## [WHAT TO WORK ON]
For every entry below, give an exact repeat and leave out the pictures.

--- MATERIAL FOR THE TASK ---

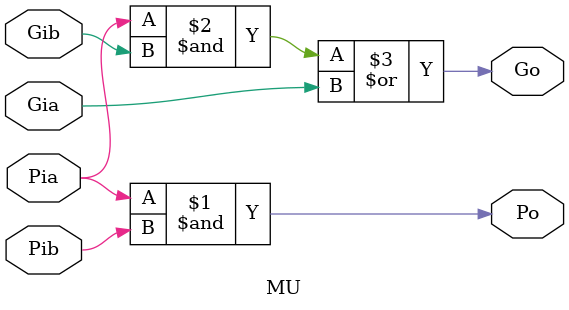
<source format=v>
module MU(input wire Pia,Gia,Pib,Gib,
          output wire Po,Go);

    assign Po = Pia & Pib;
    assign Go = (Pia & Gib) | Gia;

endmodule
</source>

---

## [ANSWER TO THIS TASK]
<source format=v>
module MU(input wire Pia,Gia,Pib,Gib,
          output wire Po,Go);

    assign Po = Pia & Pib;
    assign Go = (Pia & Gib) | Gia;

endmodule
</source>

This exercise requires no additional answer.